● **Collected data**:
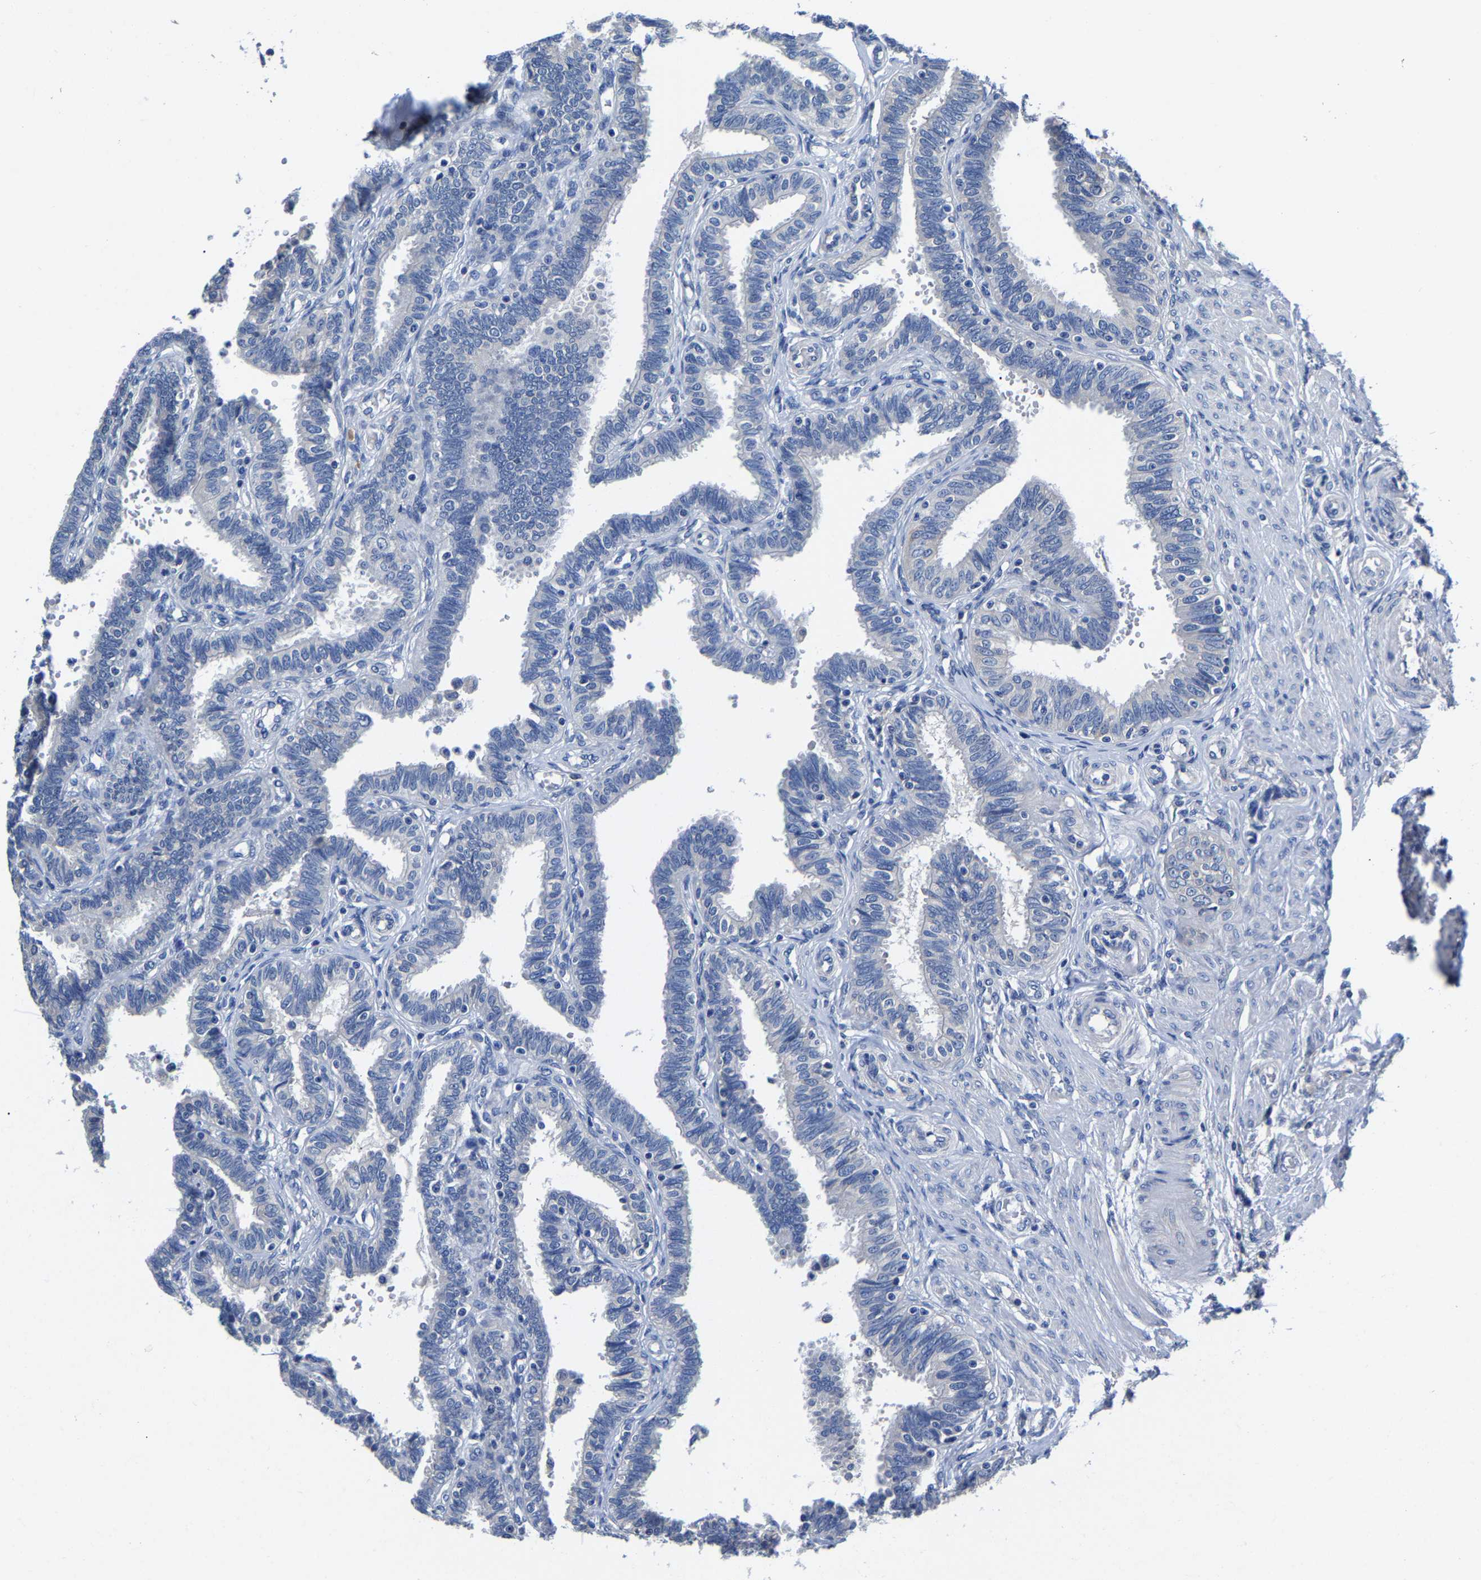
{"staining": {"intensity": "negative", "quantity": "none", "location": "none"}, "tissue": "fallopian tube", "cell_type": "Glandular cells", "image_type": "normal", "snomed": [{"axis": "morphology", "description": "Normal tissue, NOS"}, {"axis": "topography", "description": "Fallopian tube"}, {"axis": "topography", "description": "Placenta"}], "caption": "IHC photomicrograph of benign human fallopian tube stained for a protein (brown), which shows no positivity in glandular cells.", "gene": "SRPK2", "patient": {"sex": "female", "age": 34}}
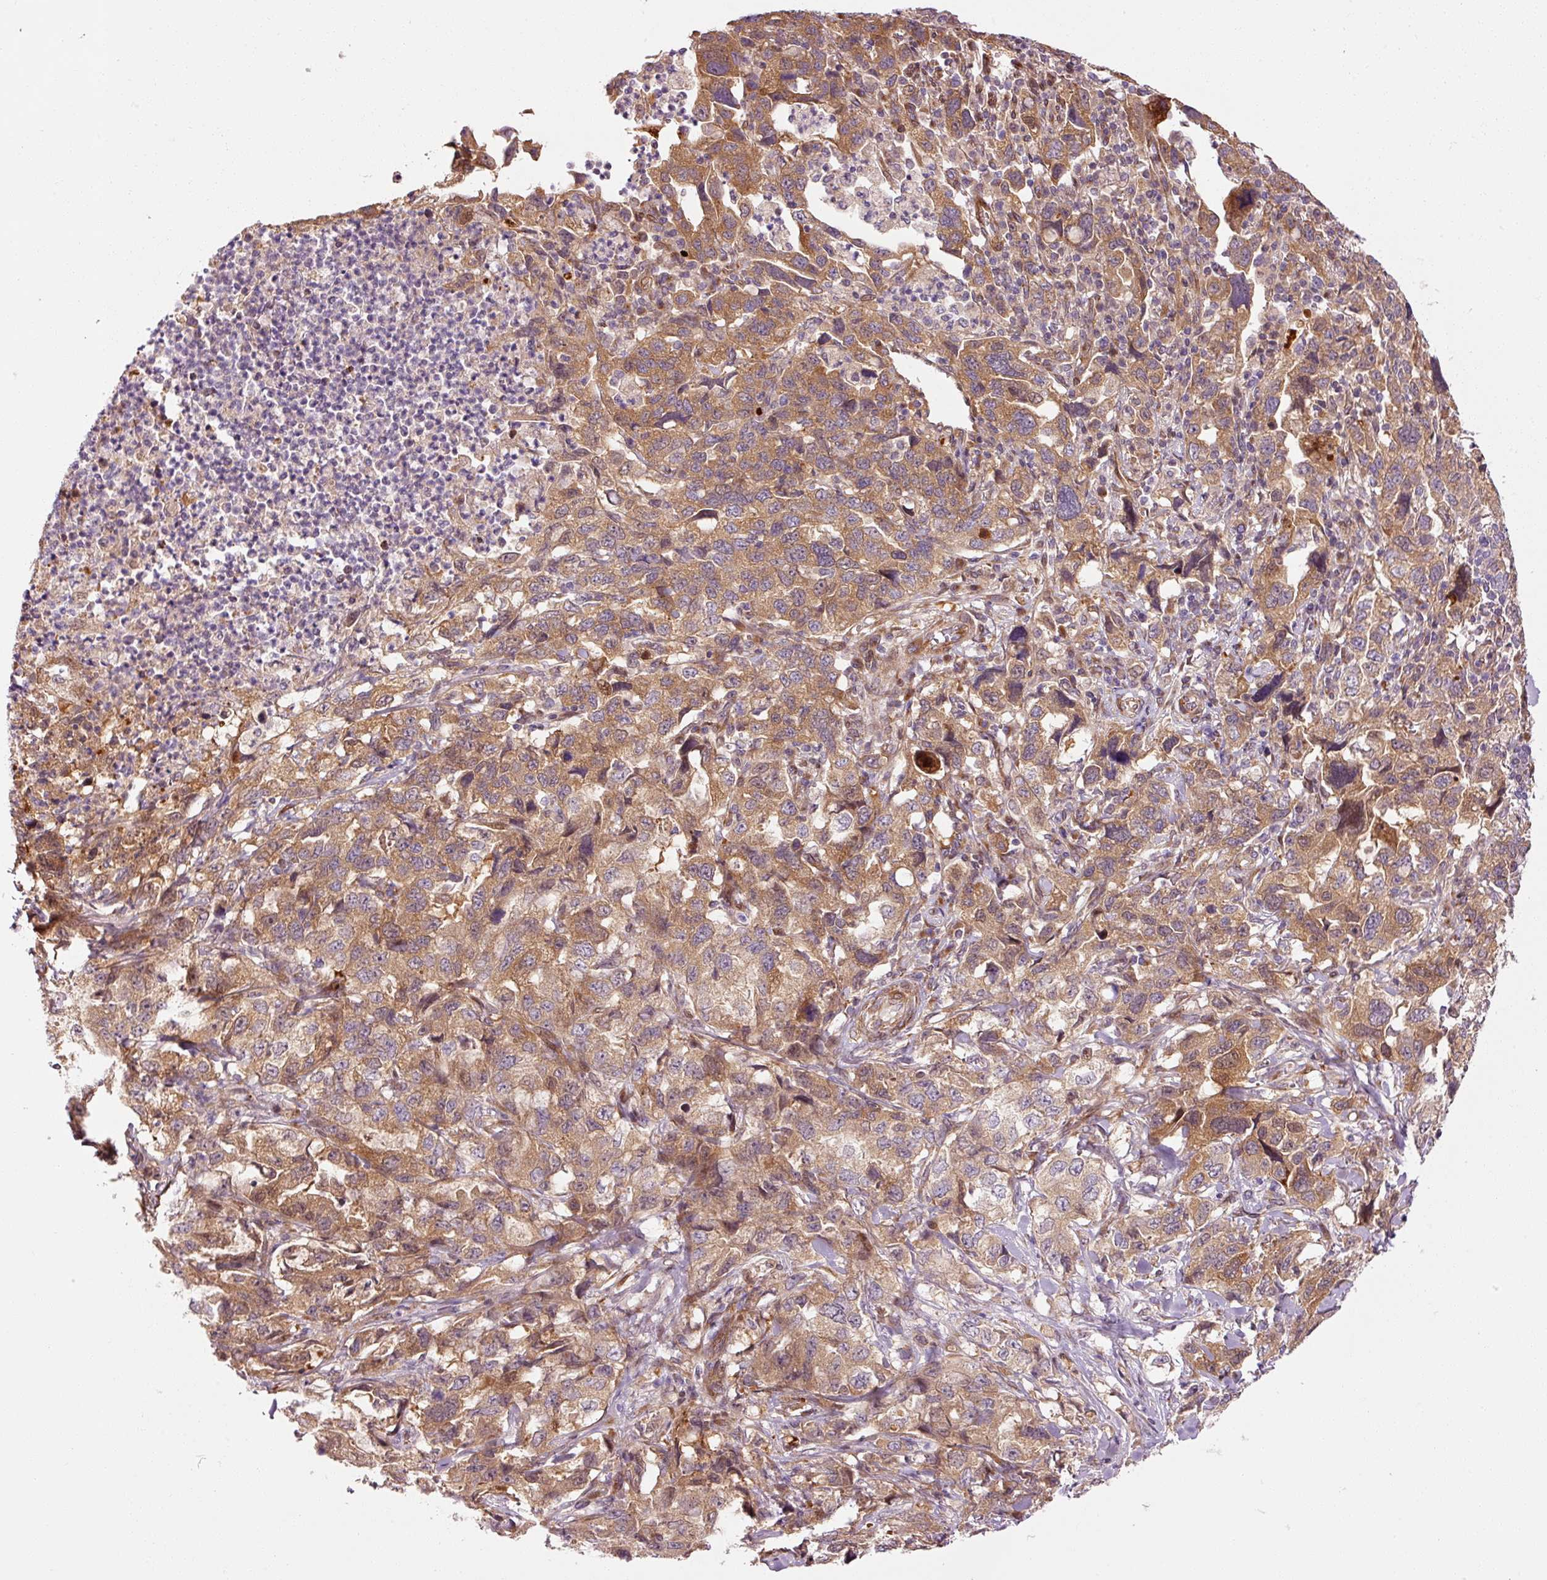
{"staining": {"intensity": "moderate", "quantity": ">75%", "location": "cytoplasmic/membranous"}, "tissue": "lung cancer", "cell_type": "Tumor cells", "image_type": "cancer", "snomed": [{"axis": "morphology", "description": "Adenocarcinoma, NOS"}, {"axis": "topography", "description": "Lung"}], "caption": "Tumor cells display medium levels of moderate cytoplasmic/membranous staining in about >75% of cells in lung cancer. (DAB = brown stain, brightfield microscopy at high magnification).", "gene": "PPP1R14B", "patient": {"sex": "female", "age": 51}}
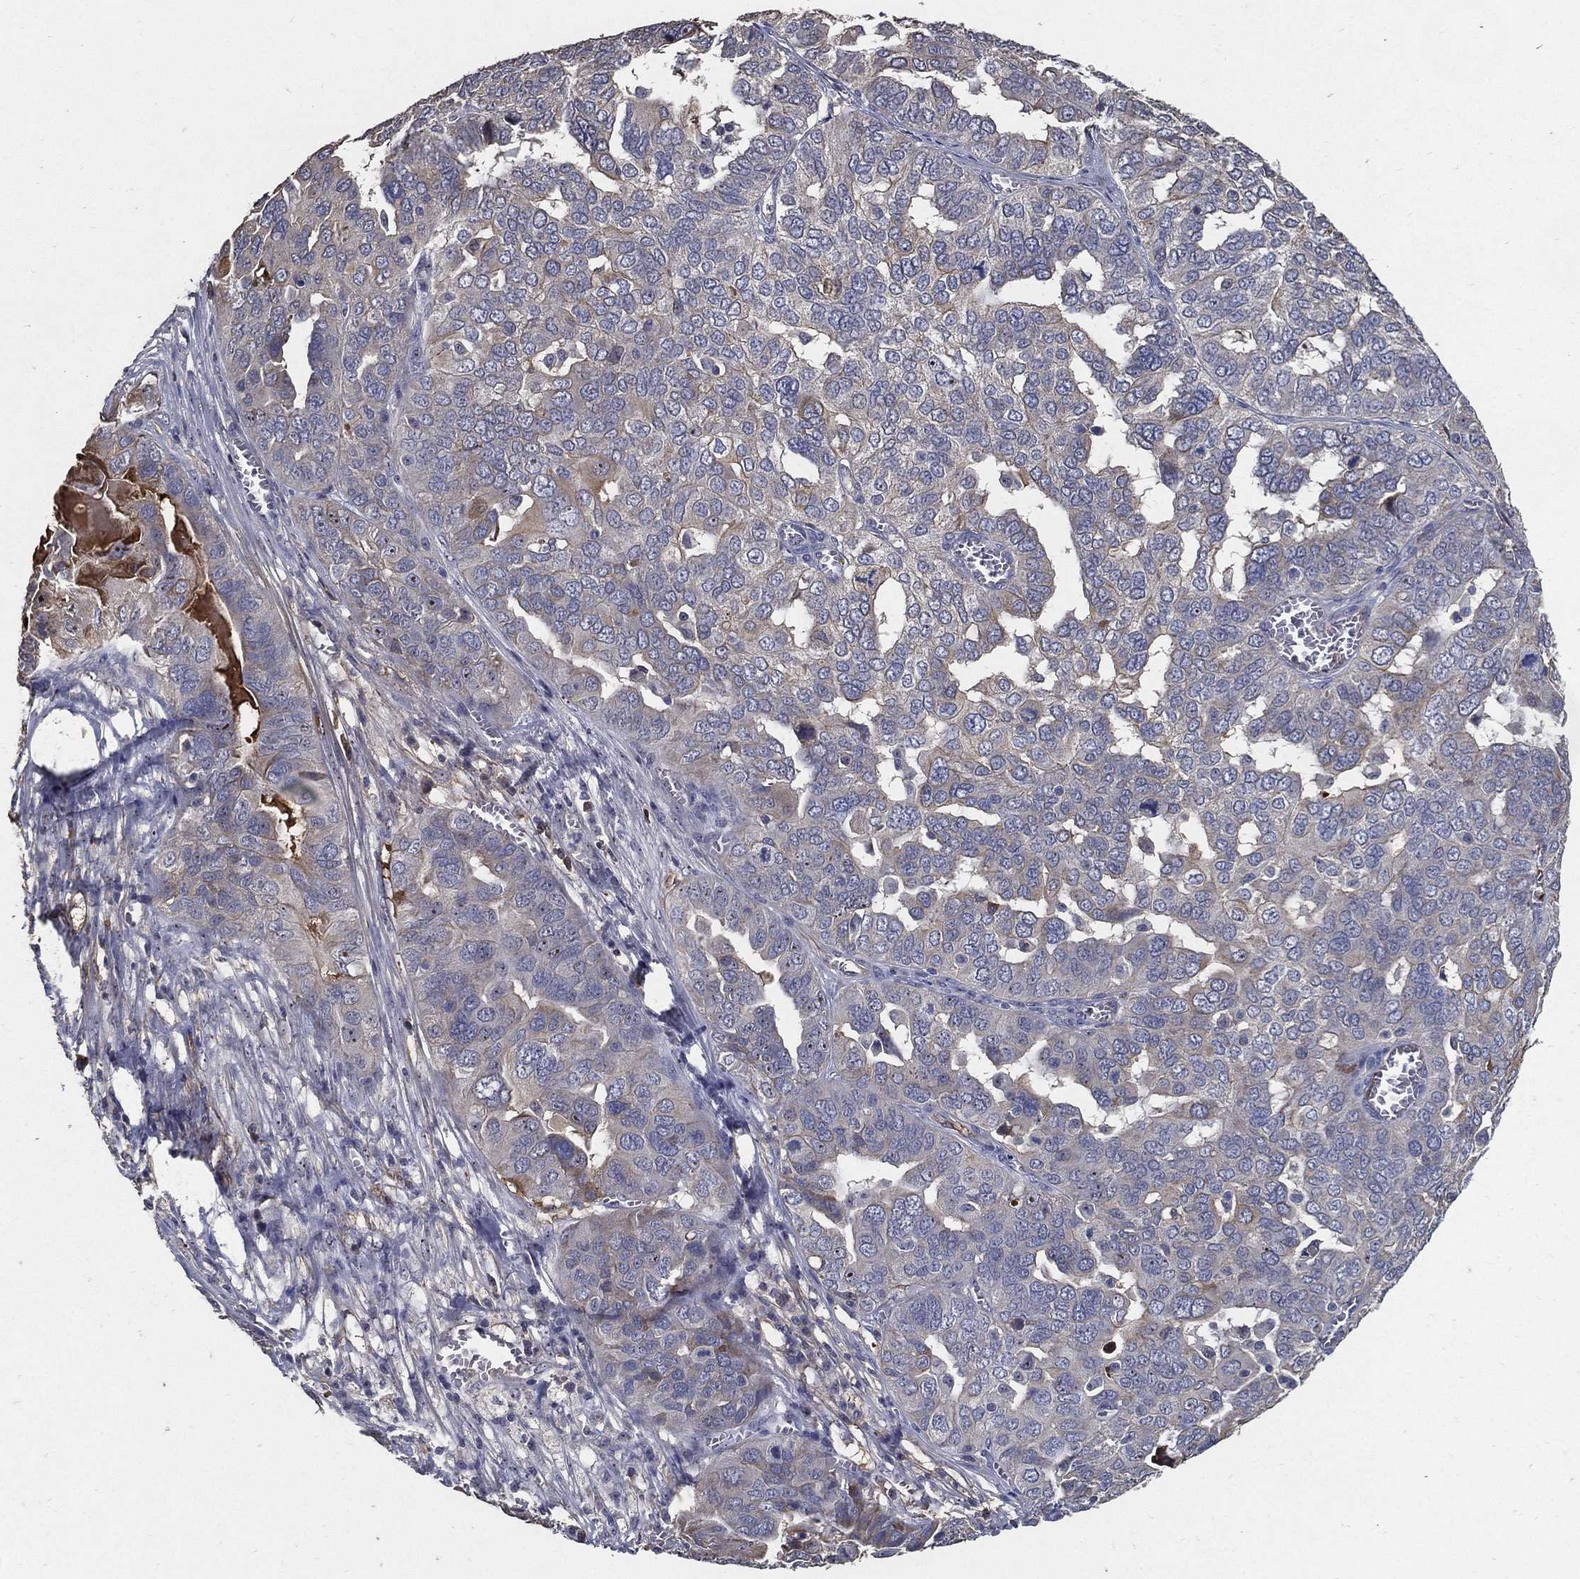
{"staining": {"intensity": "negative", "quantity": "none", "location": "none"}, "tissue": "ovarian cancer", "cell_type": "Tumor cells", "image_type": "cancer", "snomed": [{"axis": "morphology", "description": "Carcinoma, endometroid"}, {"axis": "topography", "description": "Soft tissue"}, {"axis": "topography", "description": "Ovary"}], "caption": "Ovarian cancer was stained to show a protein in brown. There is no significant expression in tumor cells. Brightfield microscopy of immunohistochemistry (IHC) stained with DAB (3,3'-diaminobenzidine) (brown) and hematoxylin (blue), captured at high magnification.", "gene": "EFNA1", "patient": {"sex": "female", "age": 52}}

● **How to complete this task**:
Retype the listing above exactly, please. Pictures do not belong in the copy.

● **Written solution**:
{"staining": {"intensity": "negative", "quantity": "none", "location": "none"}, "tissue": "fallopian tube", "cell_type": "Glandular cells", "image_type": "normal", "snomed": [{"axis": "morphology", "description": "Normal tissue, NOS"}, {"axis": "topography", "description": "Fallopian tube"}, {"axis": "topography", "description": "Placenta"}], "caption": "IHC photomicrograph of benign human fallopian tube stained for a protein (brown), which shows no positivity in glandular cells.", "gene": "SRPK2", "patient": {"sex": "female", "age": 34}}
{"staining": {"intensity": "moderate", "quantity": ">75%", "location": "cytoplasmic/membranous"}, "tissue": "lung cancer", "cell_type": "Tumor cells", "image_type": "cancer", "snomed": [{"axis": "morphology", "description": "Adenocarcinoma, NOS"}, {"axis": "topography", "description": "Lung"}], "caption": "Tumor cells display medium levels of moderate cytoplasmic/membranous staining in about >75% of cells in lung cancer. (DAB = brown stain, brightfield microscopy at high magnification).", "gene": "PPP1R14B", "patient": {"sex": "female", "age": 51}}
{"staining": {"intensity": "negative", "quantity": "none", "location": "none"}, "tissue": "ovarian cancer", "cell_type": "Tumor cells", "image_type": "cancer", "snomed": [{"axis": "morphology", "description": "Carcinoma, endometroid"}, {"axis": "topography", "description": "Soft tissue"}, {"axis": "topography", "description": "Ovary"}], "caption": "Ovarian cancer was stained to show a protein in brown. There is no significant expression in tumor cells. Brightfield microscopy of immunohistochemistry (IHC) stained with DAB (3,3'-diaminobenzidine) (brown) and hematoxylin (blue), captured at high magnification.", "gene": "EFNA1", "patient": {"sex": "female", "age": 52}}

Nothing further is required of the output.